# JOB
List every line in the entries below that contains the string "Iaaaaaaaaaaa", matching case exactly.

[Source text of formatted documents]
----

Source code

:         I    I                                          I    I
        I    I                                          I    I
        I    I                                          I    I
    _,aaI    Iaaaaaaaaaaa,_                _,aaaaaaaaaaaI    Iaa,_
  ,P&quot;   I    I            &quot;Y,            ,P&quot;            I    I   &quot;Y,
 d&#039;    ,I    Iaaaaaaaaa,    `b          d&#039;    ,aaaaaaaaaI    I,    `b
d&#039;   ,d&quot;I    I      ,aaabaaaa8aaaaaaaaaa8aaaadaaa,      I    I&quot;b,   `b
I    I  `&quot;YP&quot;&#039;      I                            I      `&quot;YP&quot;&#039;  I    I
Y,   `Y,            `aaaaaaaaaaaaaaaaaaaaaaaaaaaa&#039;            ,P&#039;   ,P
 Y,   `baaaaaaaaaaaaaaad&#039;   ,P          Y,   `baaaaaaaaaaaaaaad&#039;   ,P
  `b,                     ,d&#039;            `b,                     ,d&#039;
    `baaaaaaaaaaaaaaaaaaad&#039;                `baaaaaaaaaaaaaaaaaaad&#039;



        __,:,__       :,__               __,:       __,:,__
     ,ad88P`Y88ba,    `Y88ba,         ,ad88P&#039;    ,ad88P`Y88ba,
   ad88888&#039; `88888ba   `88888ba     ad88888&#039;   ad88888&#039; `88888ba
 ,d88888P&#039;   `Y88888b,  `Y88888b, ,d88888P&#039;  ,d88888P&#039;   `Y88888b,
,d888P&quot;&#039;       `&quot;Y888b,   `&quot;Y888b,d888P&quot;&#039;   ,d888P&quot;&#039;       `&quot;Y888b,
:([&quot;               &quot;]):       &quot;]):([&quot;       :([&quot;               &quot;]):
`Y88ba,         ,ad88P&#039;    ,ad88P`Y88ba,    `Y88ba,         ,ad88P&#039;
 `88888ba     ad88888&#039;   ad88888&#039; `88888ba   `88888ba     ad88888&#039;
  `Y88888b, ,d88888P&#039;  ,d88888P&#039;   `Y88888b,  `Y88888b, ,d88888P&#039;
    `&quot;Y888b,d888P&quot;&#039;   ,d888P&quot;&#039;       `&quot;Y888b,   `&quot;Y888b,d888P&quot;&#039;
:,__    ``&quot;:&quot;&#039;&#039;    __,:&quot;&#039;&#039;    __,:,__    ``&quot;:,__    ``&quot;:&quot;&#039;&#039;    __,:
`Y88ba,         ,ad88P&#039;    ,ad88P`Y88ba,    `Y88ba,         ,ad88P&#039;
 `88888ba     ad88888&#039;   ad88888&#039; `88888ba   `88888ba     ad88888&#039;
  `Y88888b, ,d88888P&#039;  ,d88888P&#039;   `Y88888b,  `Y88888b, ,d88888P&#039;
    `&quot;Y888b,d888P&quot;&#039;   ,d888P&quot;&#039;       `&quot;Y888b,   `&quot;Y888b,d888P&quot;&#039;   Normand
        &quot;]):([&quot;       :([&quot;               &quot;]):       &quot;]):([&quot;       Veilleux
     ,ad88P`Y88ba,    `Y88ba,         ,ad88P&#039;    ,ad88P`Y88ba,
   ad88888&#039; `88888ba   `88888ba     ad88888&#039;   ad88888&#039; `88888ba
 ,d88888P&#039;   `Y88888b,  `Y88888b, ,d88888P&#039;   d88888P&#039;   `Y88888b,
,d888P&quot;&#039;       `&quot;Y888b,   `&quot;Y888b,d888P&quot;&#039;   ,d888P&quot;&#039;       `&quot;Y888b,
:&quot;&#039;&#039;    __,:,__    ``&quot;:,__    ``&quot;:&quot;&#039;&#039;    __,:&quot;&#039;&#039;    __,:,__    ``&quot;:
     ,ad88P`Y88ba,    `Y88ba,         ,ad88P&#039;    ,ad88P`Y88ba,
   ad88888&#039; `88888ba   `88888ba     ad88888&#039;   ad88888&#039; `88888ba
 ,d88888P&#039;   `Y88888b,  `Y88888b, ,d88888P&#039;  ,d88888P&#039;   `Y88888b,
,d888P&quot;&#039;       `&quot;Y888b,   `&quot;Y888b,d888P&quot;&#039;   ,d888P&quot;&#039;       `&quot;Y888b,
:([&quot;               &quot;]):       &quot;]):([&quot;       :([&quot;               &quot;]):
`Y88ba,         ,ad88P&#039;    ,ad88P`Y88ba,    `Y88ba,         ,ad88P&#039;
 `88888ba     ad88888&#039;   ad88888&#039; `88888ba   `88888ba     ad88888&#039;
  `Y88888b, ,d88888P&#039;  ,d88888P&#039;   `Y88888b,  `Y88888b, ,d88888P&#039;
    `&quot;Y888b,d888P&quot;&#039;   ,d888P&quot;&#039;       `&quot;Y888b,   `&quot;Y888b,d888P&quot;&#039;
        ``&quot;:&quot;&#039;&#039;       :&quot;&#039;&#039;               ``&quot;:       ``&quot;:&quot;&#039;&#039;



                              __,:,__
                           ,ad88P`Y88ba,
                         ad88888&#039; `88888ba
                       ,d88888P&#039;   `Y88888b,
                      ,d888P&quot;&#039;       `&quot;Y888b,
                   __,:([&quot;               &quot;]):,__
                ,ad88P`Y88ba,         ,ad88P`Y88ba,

----

# ANSWER SECTION
    _,aaI    Iaaaaaaaaaaa,_                _,aaaaaaaaaaaI    Iaa,_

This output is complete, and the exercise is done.